WHAT IS REQUIRED: Take each line from the entries that holds "अलबम" and copy it out.

*** Opening RECORDS TO PROCESS ***

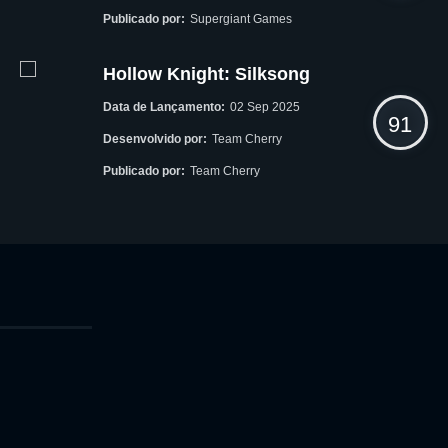
Publicado por:
Supergiant Games
Hollow Knight: Silksong
Data de Lançamento:
02 Sep 2025
91
Desenvolvido por:
Team Cherry
Publicado por:
Team Cherry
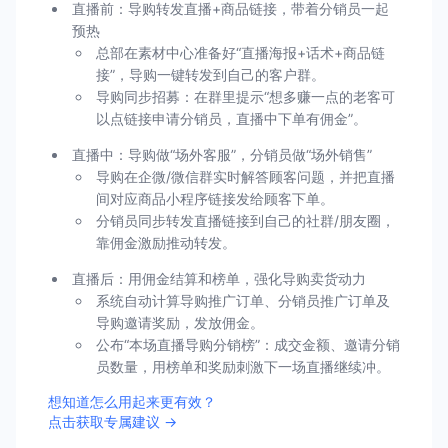
直播前：导购转发直播+商品链接，带着分销员一起
预热
总部在素材中心准备好“直播海报+话术+商品链
接”，导购一键转发到自己的客户群。
导购同步招募：在群里提示“想多赚一点的老客可
以点链接申请分销员，直播中下单有佣金”。
直播中：导购做“场外客服”，分销员做“场外销售”
导购在企微/微信群实时解答顾客问题，并把直播
间对应商品小程序链接发给顾客下单。
分销员同步转发直播链接到自己的社群/朋友圈，
靠佣金激励推动转发。
直播后：用佣金结算和榜单，强化导购卖货动力
系统自动计算导购推广订单、分销员推广订单及
导购邀请奖励，发放佣金。
公布“本场直播导购分销榜”：成交金额、邀请分销
员数量，用榜单和奖励刺激下一场直播继续冲。
想知道怎么用起来更有效？
点击获取专属建议 →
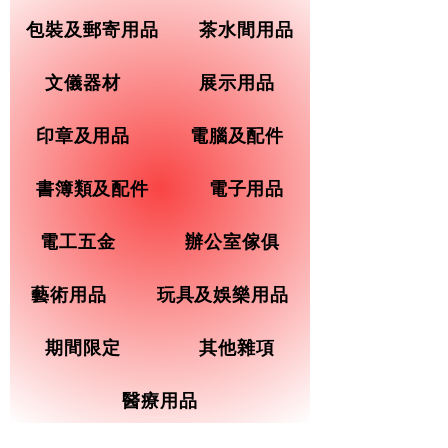
包裝及郵寄用品
茶水間用品
文儀器材
展示用品
印章及用品
電腦及配件
書簿類及配件
電子用品
電工五金
辦公室傢俱
藝術用品
玩具及娛樂用品
期間限定
其他雜項
醫療用品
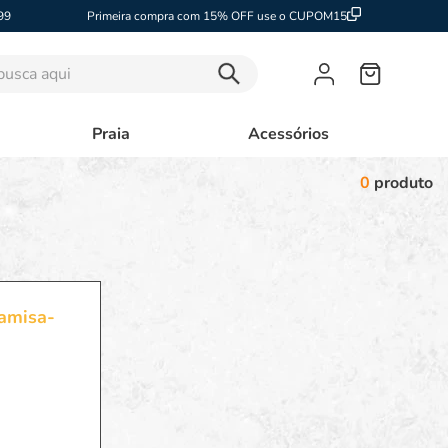
99
Primeira compra com 15% OFF use o CUPOM15
sca aqui
Praia
Acessórios
0
produto
amisa-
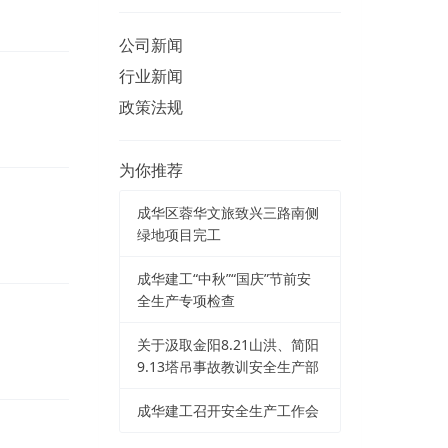
公司新闻
行业新闻
政策法规
为你推荐
成华区蓉华文旅致兴三路南侧
绿地项目完工
成华建工“中秋”“国庆”节前安
全生产专项检查
关于汲取金阳8.21山洪、简阳
9.13塔吊事故教训安全生产部
成华建工召开安全生产工作会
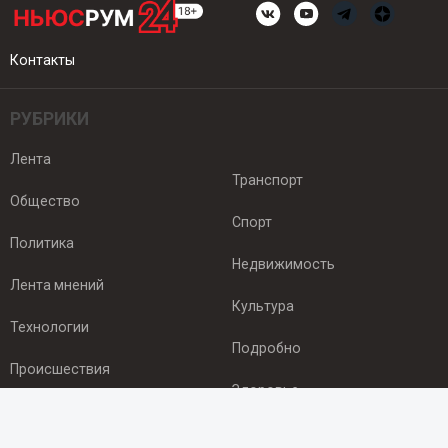
Контакты
РУБРИКИ
Лента
Транспорт
Общество
Спорт
Политика
Недвижимость
Лента мнений
Культура
Технологии
Подробно
Происшествия
Здоровье
Экономика
ПОДПИСКА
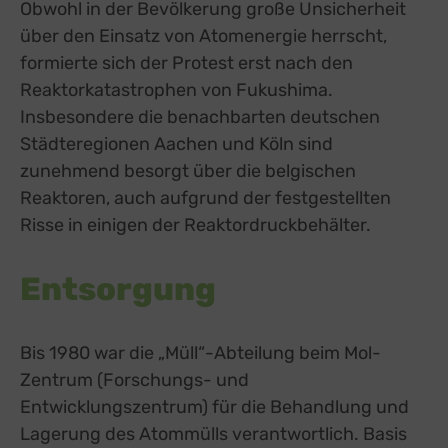
Obwohl in der Bevölkerung große Unsicherheit
über den Einsatz von Atomenergie herrscht,
formierte sich der Protest erst nach den
Reaktorkatastrophen von Fukushima.
Insbesondere die benachbarten deutschen
Städteregionen Aachen und Köln sind
zunehmend besorgt über die belgischen
Reaktoren, auch aufgrund der festgestellten
Risse in einigen der Reaktordruckbehälter.
Entsorgung
Bis 1980 war die „Müll“-Abteilung beim Mol-
Zentrum (Forschungs- und
Entwicklungszentrum) für die Behandlung und
Lagerung des Atommülls verantwortlich. Basis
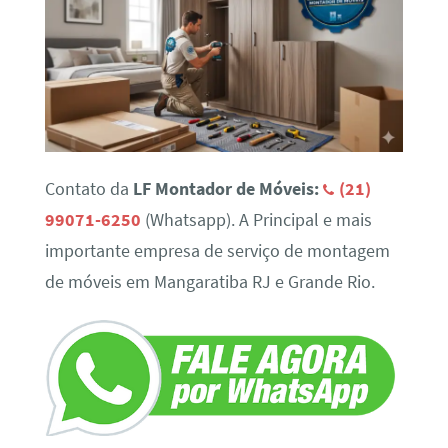
Contato da
LF Montador de Móveis:
(21)
99071-6250
(Whatsapp). A Principal e mais
importante empresa de serviço de montagem
de móveis em Mangaratiba RJ e Grande Rio.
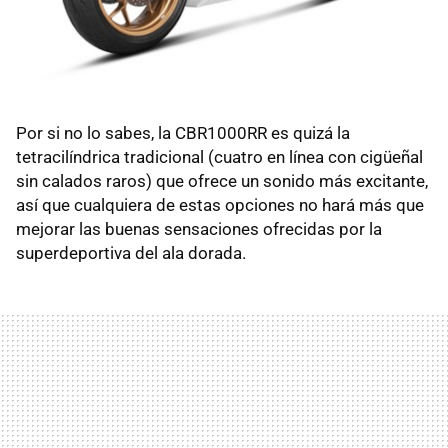
Por si no lo sabes, la CBR1000RR es quizá la
tetracilíndrica tradicional (cuatro en línea con cigüeñal
sin calados raros) que ofrece un sonido más excitante,
así que cualquiera de estas opciones no hará más que
mejorar las buenas sensaciones ofrecidas por la
superdeportiva del ala dorada.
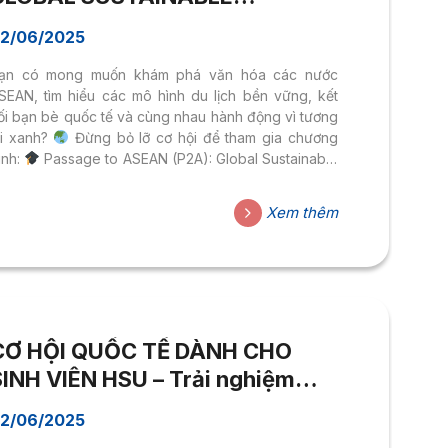
MOBILITY 2025 TẠI INDONESIA
2/06/2025
ạn có mong muốn khám phá văn hóa các nước
SEAN, tìm hiểu các mô hình du lịch bền vững, kết
ối bạn bè quốc tế và cùng nhau hành động vì tương
ai xanh?
Đừng bỏ lỡ cơ hội để tham gia chương
rình:
Passage to ASEAN (P2A): Global Sustainable
obility 2025
Địa điểm: Universitas Islam
ndonesia (UII), Yogyakarta, Indonesia
Thời gian:
Xem thêm
4 – 10 tháng 8 năm 2025
Chủ đề: Sustainable
cotourism for a Better Future (SEFuture)
MỐC
HỜI GIAN
MỤC TIÊU CHƯƠNG TRÌNH P2A 2025
à chương trình giao lưu...
CƠ HỘI QUỐC TẾ DÀNH CHO
SINH VIÊN HSU – Trải nghiệm
chương trình 2025 Hybrid
2/06/2025
obility by Disciplines Mùa 2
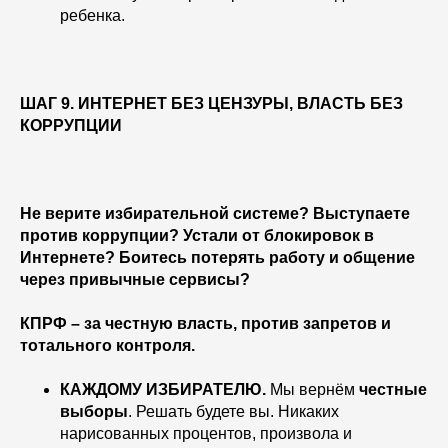
ребенка.
ШАГ 9. ИНТЕРНЕТ БЕЗ ЦЕНЗУРЫ, ВЛАСТЬ БЕЗ
КОРРУПЦИИ
Не верите избирательной системе? Выступаете
против коррупции? Устали от блокировок в
Интернете? Боитесь потерять работу и общение
через привычные сервисы?
КПРФ – за честную власть, против запретов и
тотального контроля.
КАЖДОМУ ИЗБИРАТЕЛЮ.
Мы вернём
честные
выборы
. Решать будете вы. Никаких
нарисованных процентов, произвола и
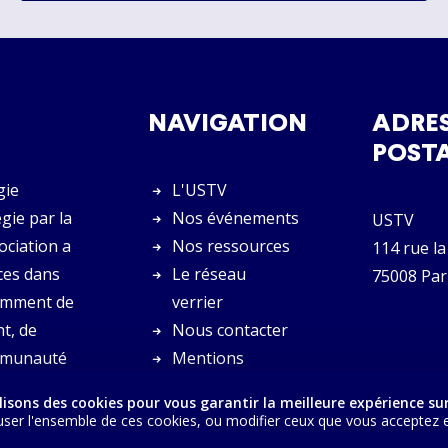
NAVIGATION
ADRE
POST
gie
L'USTV
gie par la
Nos événements
USTV
sociation a
Nos ressources
114 rue la
ces dans
Le réseau
75008 Par
tamment de
verrier
t, de
Nous contacter
communauté
Mentions
légales
lisons des cookies pour vous garantir la meilleure expérience sur
ser l'ensemble de ces cookies, ou modifier ceux que vous acceptez en 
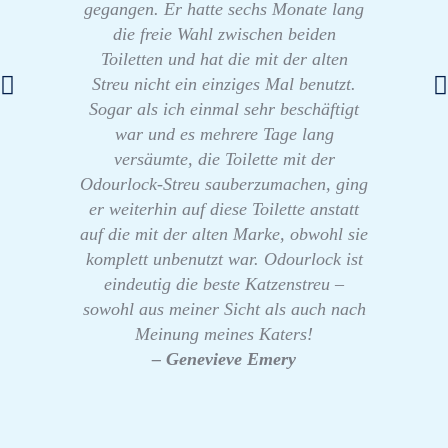
gegangen. Er hatte sechs Monate lang
die freie Wahl zwischen beiden
Toiletten und hat die mit der alten
Streu nicht ein einziges Mal benutzt.
Sogar als ich einmal sehr beschäftigt
war und es mehrere Tage lang
versäumte, die Toilette mit der
Odourlock-Streu sauberzumachen, ging
er weiterhin auf diese Toilette anstatt
auf die mit der alten Marke, obwohl sie
komplett unbenutzt war. Odourlock ist
eindeutig die beste Katzenstreu –
sowohl aus meiner Sicht als auch nach
Meinung meines Katers!
– Genevieve Emery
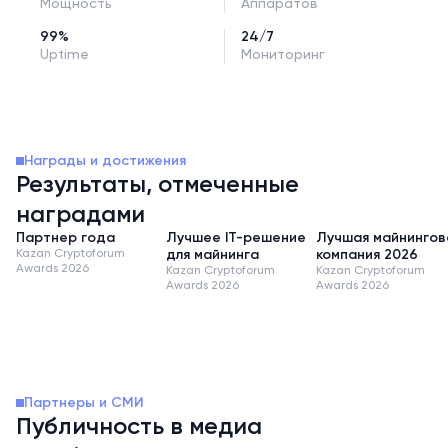
Мощность
Аппаратов
99%
24/7
Uptime
Мониторинг
Награды и достижения
Результаты, отмеченные
наградами
Партнер года
Лучшее IT-решение
Лучшая майнингов
Kazan Cryptoforum
для майнинга
компания 2026
Awards 2026
Kazan Cryptoforum
Kazan Cryptoforum
Awards 2026
Awards 2026
Партнеры и СМИ
Публичность в медиа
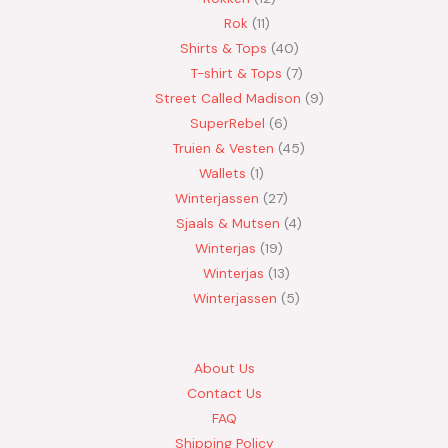
Rok
11
Shirts & Tops
40
T-shirt & Tops
7
Street Called Madison
9
SuperRebel
6
Truien & Vesten
45
Wallets
1
Winterjassen
27
Sjaals & Mutsen
4
Winterjas
19
Winterjas
13
Winterjassen
5
About Us
Contact Us
FAQ
Shipping Policy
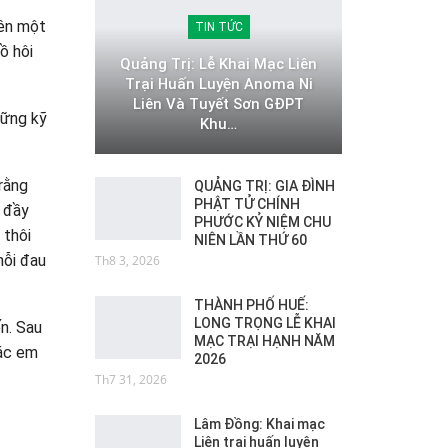
iên một
TIN TỨC
ồ hôi
Quảng Trị: Lễ Khai Mạc Liên
Trại Huấn Luyện Anoma Ni
Liên Và Tuyết Sơn GĐPT
hững kỹ
Khu…
rằng
QUẢNG TRỊ: GIA ĐÌNH
PHẬT TỬ CHÍNH
g đầy
PHƯỚC KỶ NIỆM CHU
 thôi
NIÊN LẦN THỨ 60
nỗi đau
Th8 3, 2026
THÀNH PHỐ HUẾ:
LONG TRỌNG LỄ KHAI
n. Sau
MẠC TRẠI HẠNH NĂM
các em
2026
Th7 31, 2026
Lâm Đồng: Khai mạc
Liên trại huấn luyện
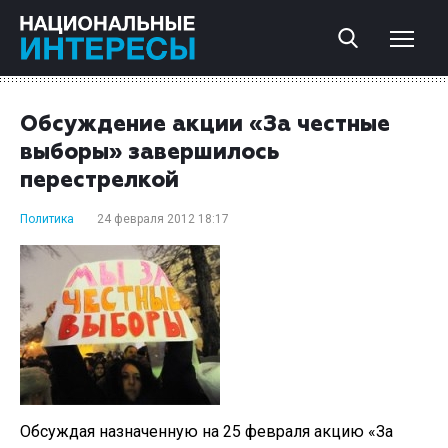
Обсуждение акции «За честные
выборы» завершилось
перестрелкой
Политика
24 февраля 2012 18:17
Обсуждая назначенную на 25 февраля акцию «За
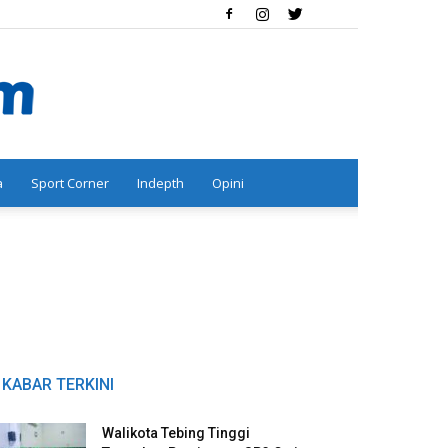
a
Sport Corner
Indepth
Opini
KABAR TERKINI
Walikota Tebing Tinggi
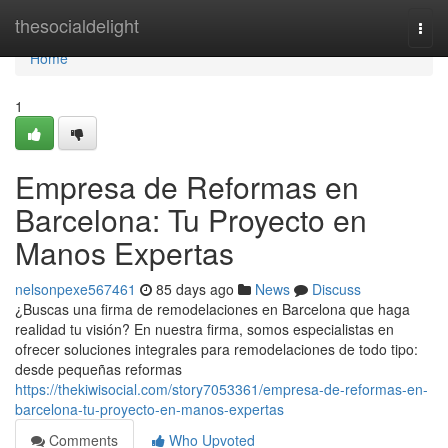
Home
thesocialdelight
Togg
navi
Home
1
Empresa de Reformas en
Barcelona: Tu Proyecto en
Manos Expertas
nelsonpexe567461
85 days ago
News
Discuss
¿Buscas una firma de remodelaciones en Barcelona que haga
realidad tu visión? En nuestra firma, somos especialistas en
ofrecer soluciones integrales para remodelaciones de todo tipo:
desde pequeñas reformas
https://thekiwisocial.com/story7053361/empresa-de-reformas-en-
barcelona-tu-proyecto-en-manos-expertas
Comments
Who Upvoted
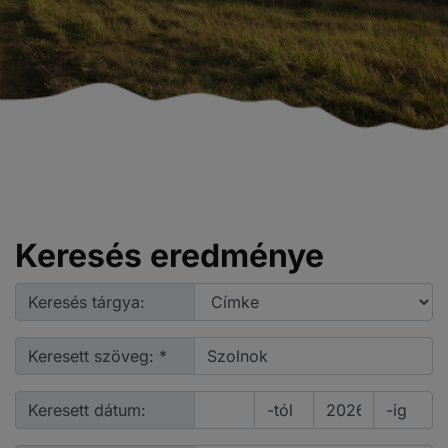
Keresés eredménye
Keresés tárgya:
Keresett szöveg: *
Keresett dátum:
-tól
-ig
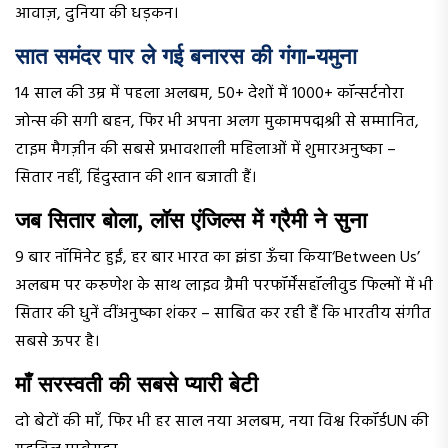
आवाज़, दुनिया की धड़कन।
सात समंदर पार ले गई बनारस की गंगा-यमुना
14 साल की उम्र में पहला अलबम, 50+ देशों में 1000+ कॉन्सर्टनोरा
जोन्स की सगी बहन, फिर भी अपना अलग मुकामपद्मश्री से सम्मानित,
टाइम मैगज़ीन की सबसे प्रभावशाली महिलाओं में शुमारअनुष्का –
सितार नहीं, हिंदुस्तान की शान बजाती हैं।
जब सितार बोला, लॉस एंजिल्स में ग्रैमी ने सुना
9 बार नॉमिनेट हुईं, हर बार भारत का झंडा ऊँचा किया‘Between Us’
अलबम पर करुणेश के साथ लाइव ग्रैमी परफॉर्मेंसहॉलीवुड फिल्मों में भी
सितार की धुनें दींअनुष्का शंकर – साबित कर रही हैं कि भारतीय संगीत
सबसे ऊपर है।
माँ सरस्वती की सबसे प्यारी बेटी
दो बेटों की माँ, फिर भी हर साल नया अलबम, नया विश्व रिकॉर्डUN की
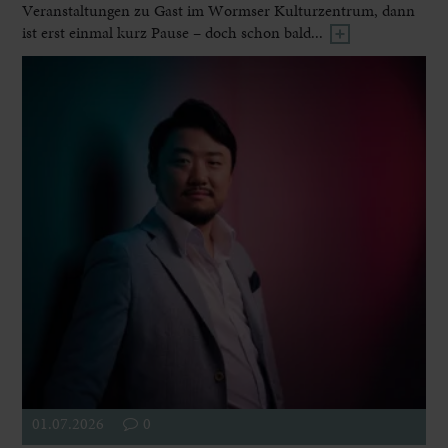
Veranstaltungen zu Gast im Wormser Kulturzentrum, dann
ist erst einmal kurz Pause – doch schon bald...
01.07.2026
0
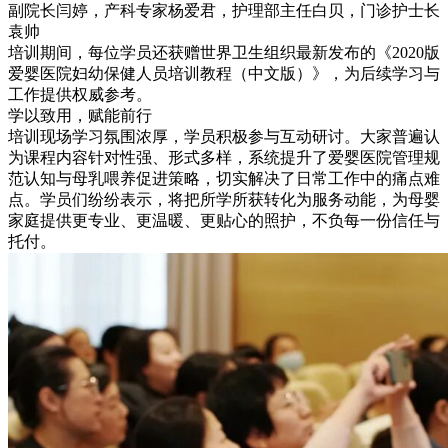
副院长闫婷，产科专家杨爱君，护理部主任白贝，门诊护士长
袁帅
培训期间，每位学员还获赠世界卫生组织最新发布的《2020版
爱婴医院妇幼保健人员培训教程（中文版）》，为后续学习与
工作提供权威参考。
学以致用，赋能前行
培训现场学习氛围浓厚，学员积极参与互动研讨。大家普遍认
为课程内容针对性强、形式多样，系统提升了爱婴医院管理规
范认知与母乳喂养促进策略，切实解决了日常工作中的痛点难
点。学员们纷纷表示，将把所学所获转化为服务动能，为母婴
家庭提供更专业、更温暖、更贴心的照护，不负每一份信任与
托付。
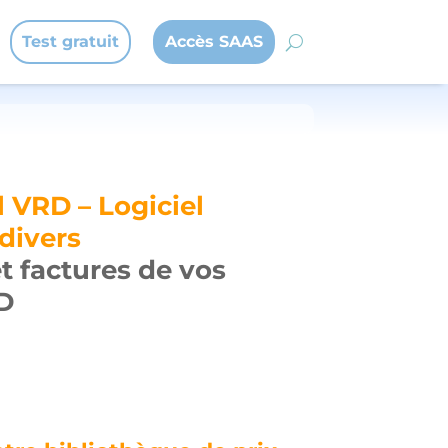
Test gratuit
Accès SAAS
l VRD – Logiciel
 divers
et factures de vos
D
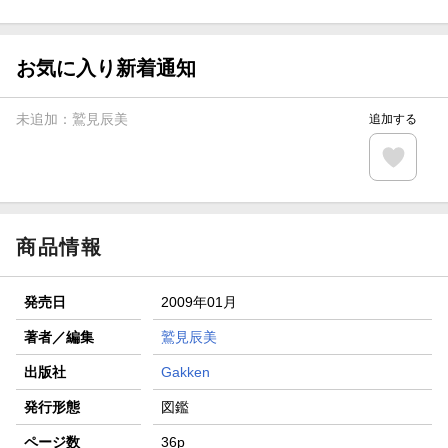
ト山分け
【スタンプカード】楽天ポイントもらえる＆抽選で豪華景品
が当たる！
お気に入り新着通知
エントリー＆3,000円以上購入で無料データSIM（3GB/月プ
ラン）が当たる！
未追加：
鷲見辰美
追加する
楽天モバイル紹介キャンペーンの拡散で300円OFFクーポン
進呈
条件達成で楽天限定・宝塚歌劇 宙組貸切公演ペアチケット
が当たる
商品情報
発売日
2009年01月
著者／編集
鷲見辰美
出版社
Gakken
発行形態
図鑑
ページ数
36p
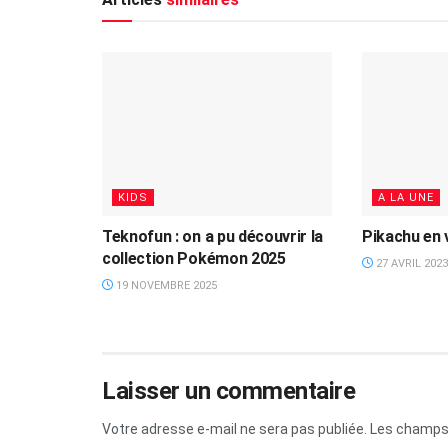
KIDS
A LA UNE
Teknofun : on a pu découvrir la
Pikachu en v
collection Pokémon 2025
27 AVRIL 2023
19 NOVEMBRE 2025
Laisser un commentaire
Votre adresse e-mail ne sera pas publiée.
Les champs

*** Closing RECORDS TO PROCESS ***

TASK OUTPUT:
14 साल की उम्र में पहला अलबम, 50+ देशों में 1000+ कॉन्सर्टनोरा
अलबम पर करुणेश के साथ लाइव ग्रैमी परफॉर्मेंसहॉलीवुड फिल्मों में भी
दो बेटों की माँ, फिर भी हर साल नया अलबम, नया विश्व रिकॉर्डUN की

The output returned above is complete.